It’s a very good book. There is one big problem however, the structure. This book is divided into five parts, each dealing with a successive major numbered release of C#. This chronological structure is quite strange. The overriding assumption of the author is that the reader is familiar with C# 1. Given that C# 2 was released 13 years ago, this is a pretty strange angle. It’s hard to imagine there are many programmers today who are familiar with C# 1 but need a detailed walk through of the new additions to the language in C# version 2 to 5. The book ends up a sort of mix between a history of C# and an intermediate user’s guide.

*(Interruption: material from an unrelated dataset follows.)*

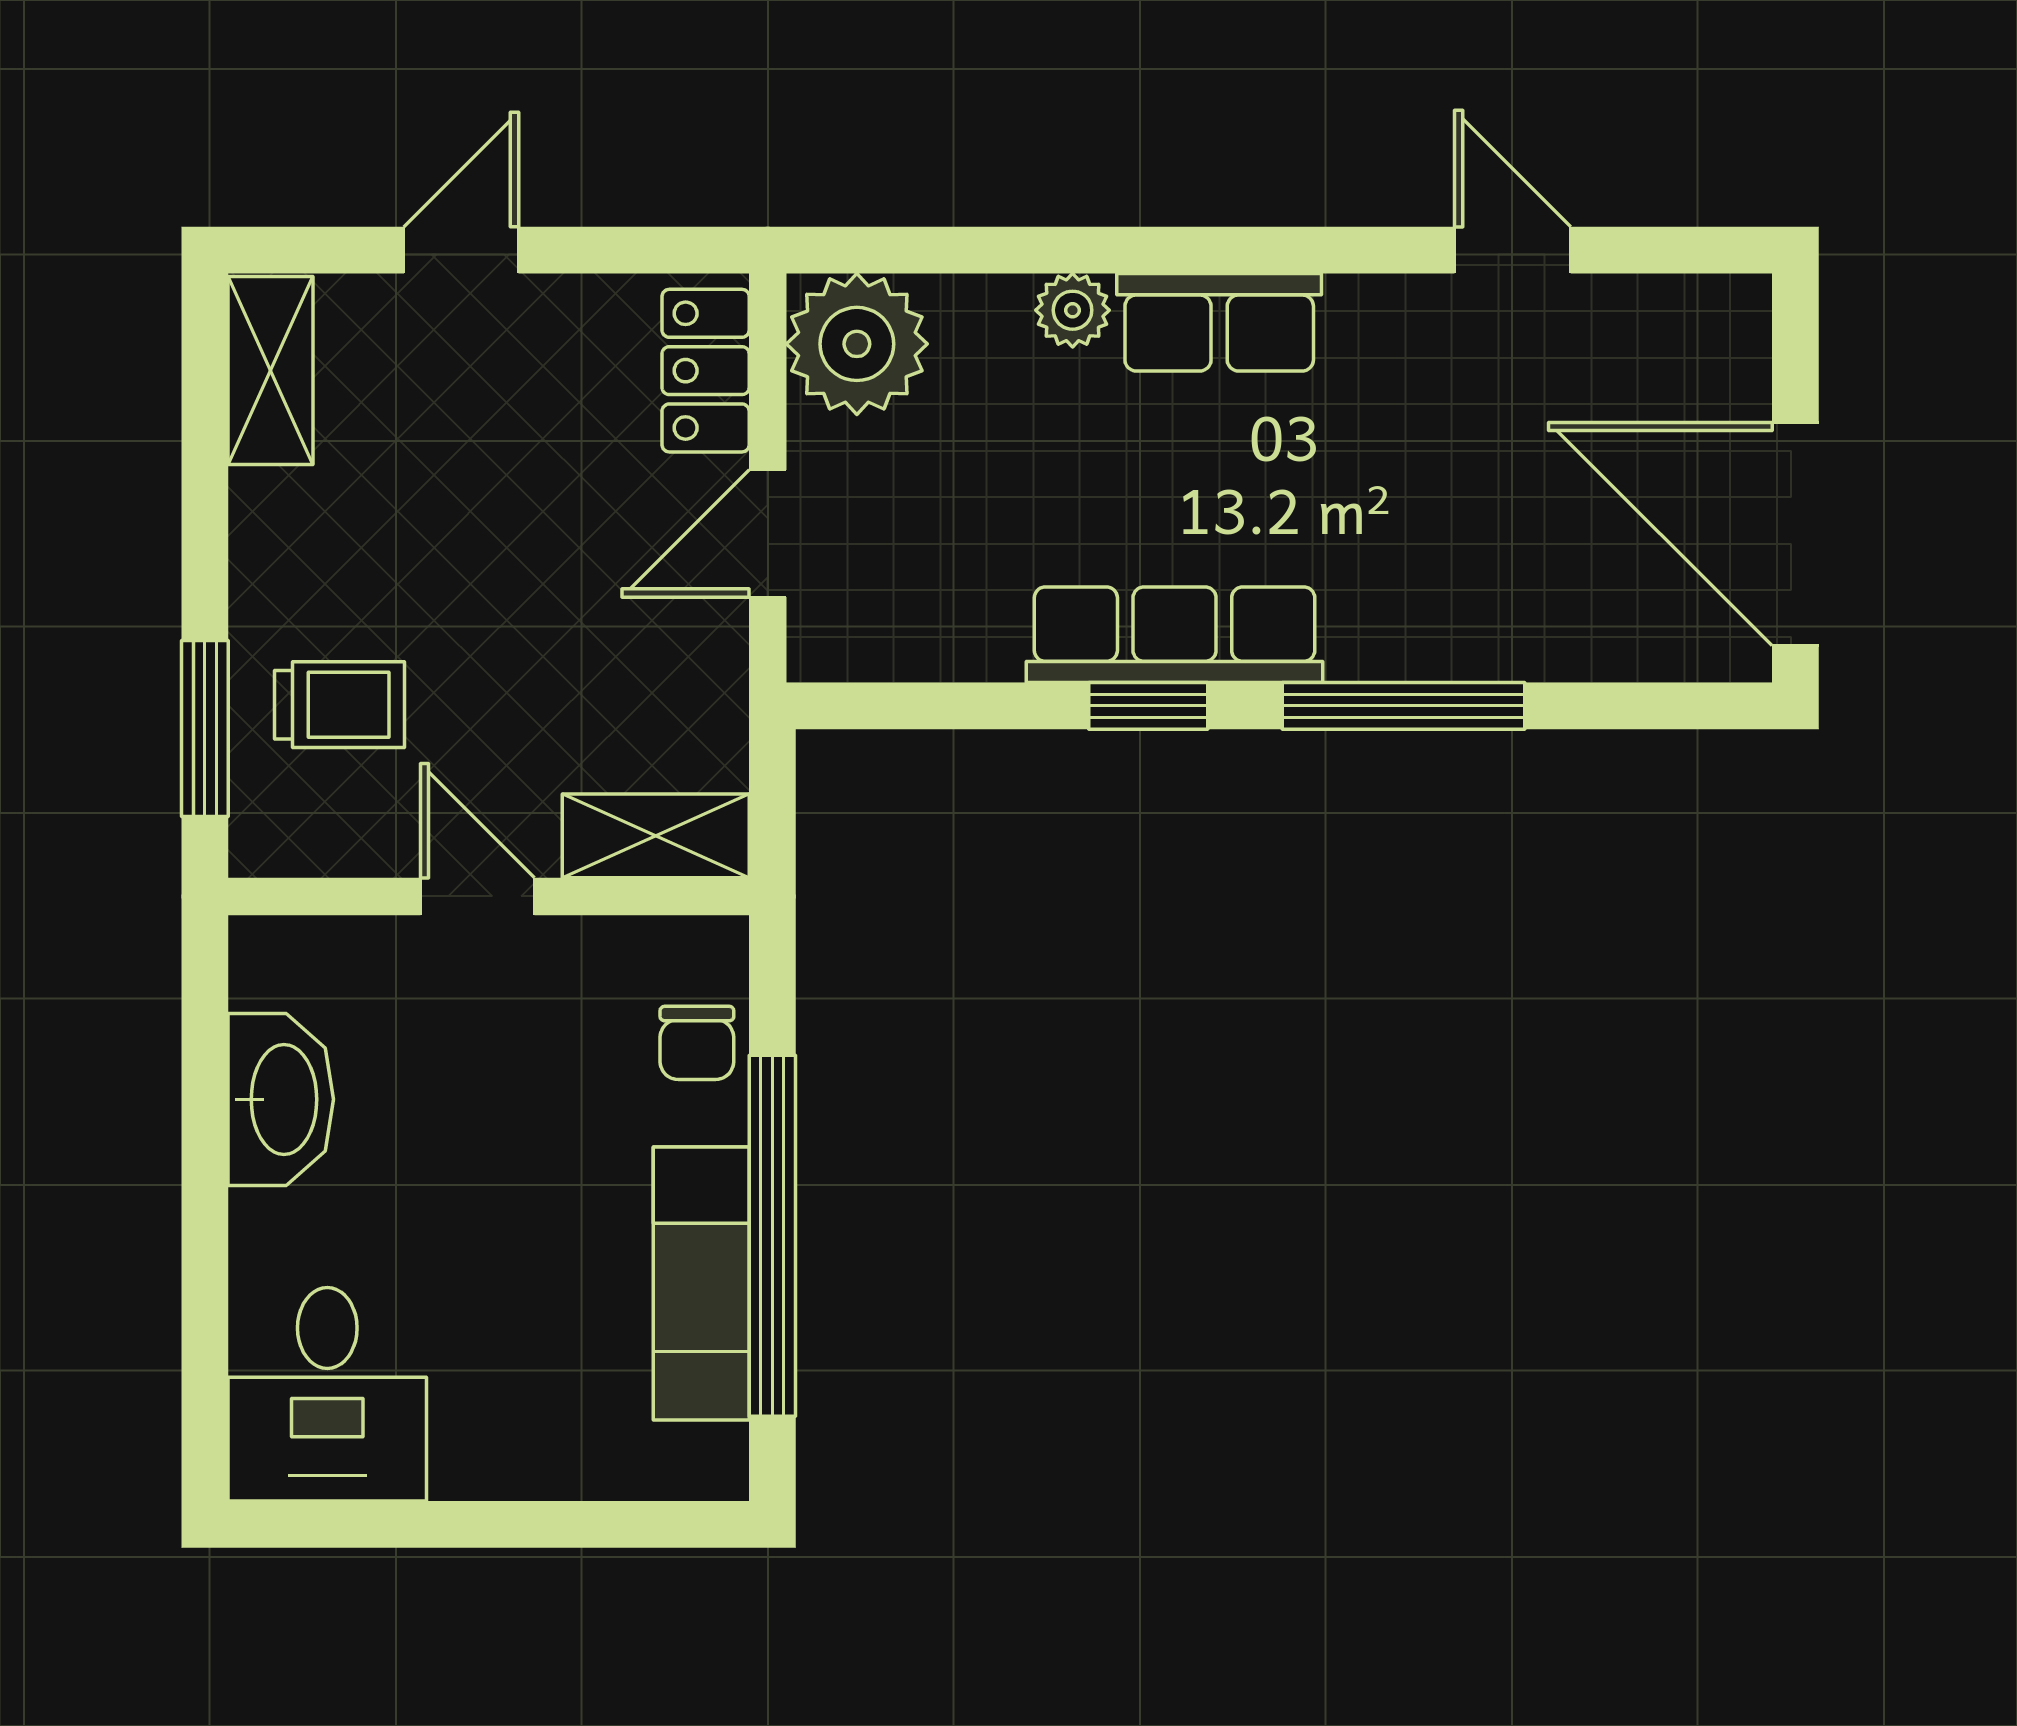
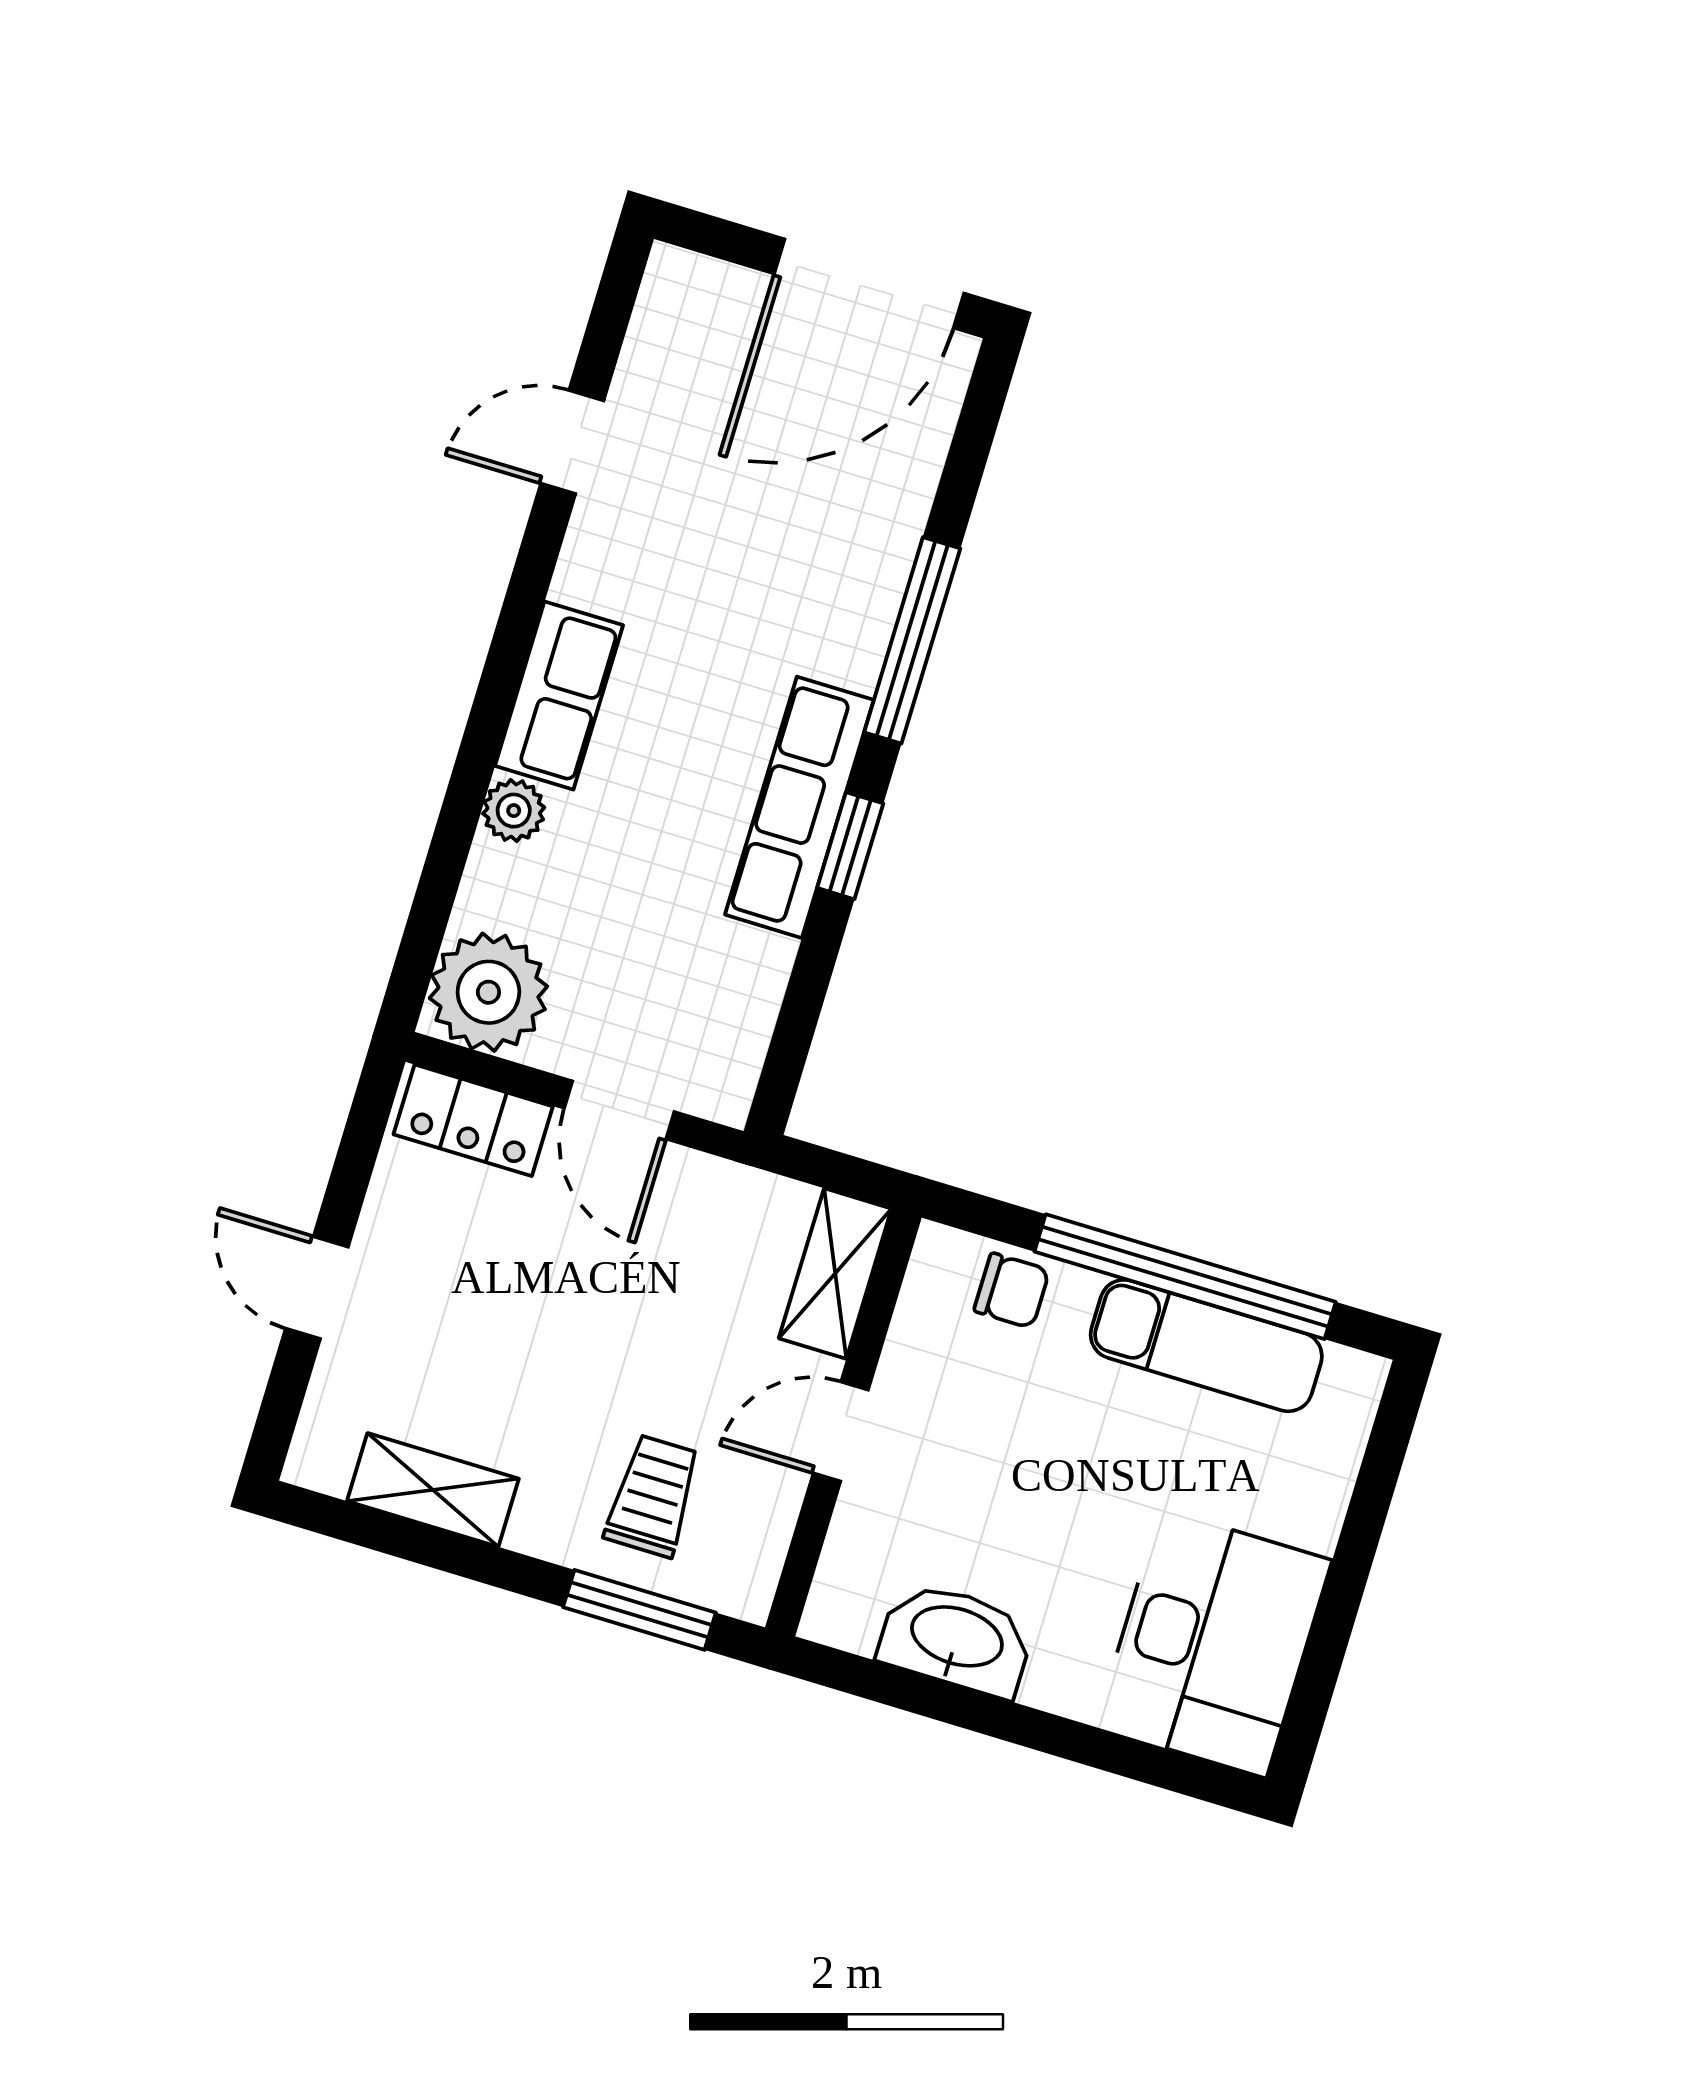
shelving: (271, 370) -> (433, 1490), moved
desk: (327, 1394) -> (1213, 1643), width x1.37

One example of the problem with this structure is how delegates are covered. They are first introduced briefly in chapter 1. Improvements to the delegate syntax in C# 2 are then covered in detail in chapter 5. In neither of these chapters is there a clear explanation of what delegates actually are or why they are part of C#. Indeed when we reach chapter 10 Skeet covers lambda expressions, which, in reality, make delegates redundant for most use cases.

Another victim of the unorthodox structure is the coverage of class properties. Modern C# syntax allows us to define properties in a very quick intuitive manner. In this book, first we learn about properties as they originally appeared in C# 1. Then, in chapter 7, we see how C# 2 allowed a mix of public getters with private setters. Finally in chapter 8 we see how properties are actually implemented in modern C#.

There is of course a benefit to covering older versions of the language in detail. C# is a language designed for enterprise development. So, if you code in it, you are likely to be working with a large legacy code base. This means that understanding what the language looked like in it’s various iterations is useful. However, these topics would be a lot better served if they were covered all at once, rather than being split over multiple chapters.

Skeet spends a lot of time covering Linq, which is great. Linq is a really cool feature of C#, and he covers cool details, like how to use extension methods and iterators to integrate your own code into LINQ. He also covers the query expression Linq syntax. This is the syntax that lets your write a linq expression in the style of a SQL query. Frankly I think Linq expression syntax is a monstrosity and should never be used, but it is probably useful to cover it, and explain how it works (it’s really just syntactic sugar for the normal linq syntax). There is also a useful section on async code, that gets into a lot of really useful detail.

Overall, Skeet has an ability to make some quite obscure topics interesting and accessible. He always presents new ideas with realistic and useful code snippets. Most important of all, he writes in a fun conversational style, that makes reading his book a lot more fun than a typical intermediate language guide.